Please write out exactly the lines of the data below from the line holding "не хватает. Как" through the line holding "российского рынка", and leave out the rest.

_Transcribed page contents:_
·····
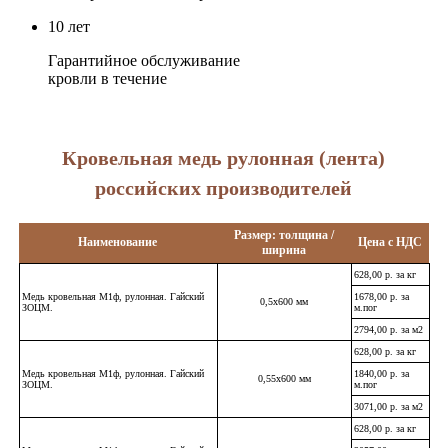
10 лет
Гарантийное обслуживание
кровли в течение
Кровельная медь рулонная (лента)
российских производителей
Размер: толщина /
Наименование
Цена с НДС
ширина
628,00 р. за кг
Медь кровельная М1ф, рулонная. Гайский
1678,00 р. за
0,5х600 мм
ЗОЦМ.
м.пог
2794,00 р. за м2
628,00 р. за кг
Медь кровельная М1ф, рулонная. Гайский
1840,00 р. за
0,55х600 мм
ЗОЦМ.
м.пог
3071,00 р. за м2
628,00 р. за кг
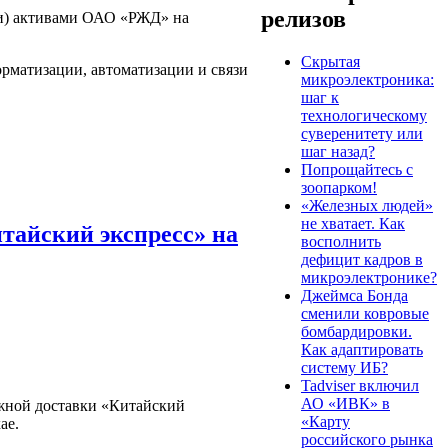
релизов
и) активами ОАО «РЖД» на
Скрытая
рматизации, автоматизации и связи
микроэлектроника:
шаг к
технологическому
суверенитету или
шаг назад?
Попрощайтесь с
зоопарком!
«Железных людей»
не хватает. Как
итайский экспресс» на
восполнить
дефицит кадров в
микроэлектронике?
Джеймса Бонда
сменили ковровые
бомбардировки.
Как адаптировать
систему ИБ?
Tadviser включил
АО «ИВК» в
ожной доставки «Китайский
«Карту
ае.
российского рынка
·····
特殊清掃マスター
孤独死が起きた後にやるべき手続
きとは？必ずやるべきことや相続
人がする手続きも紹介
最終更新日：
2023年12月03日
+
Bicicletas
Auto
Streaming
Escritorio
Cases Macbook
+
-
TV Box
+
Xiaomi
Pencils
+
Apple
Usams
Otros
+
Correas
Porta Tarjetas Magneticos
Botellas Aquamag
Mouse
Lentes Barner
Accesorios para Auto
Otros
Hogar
·····
_WRITTEN SOLUTION:_
не хватает. Как
итайский экспресс» на
восполнить
дефицит кадров в
микроэлектронике?
Джеймса Бонда
сменили ковровые
бомбардировки.
Как адаптировать
систему ИБ?
Tadviser включил
АО «ИВК» в
ожной доставки «Китайский
«Карту
ае.
российского рынка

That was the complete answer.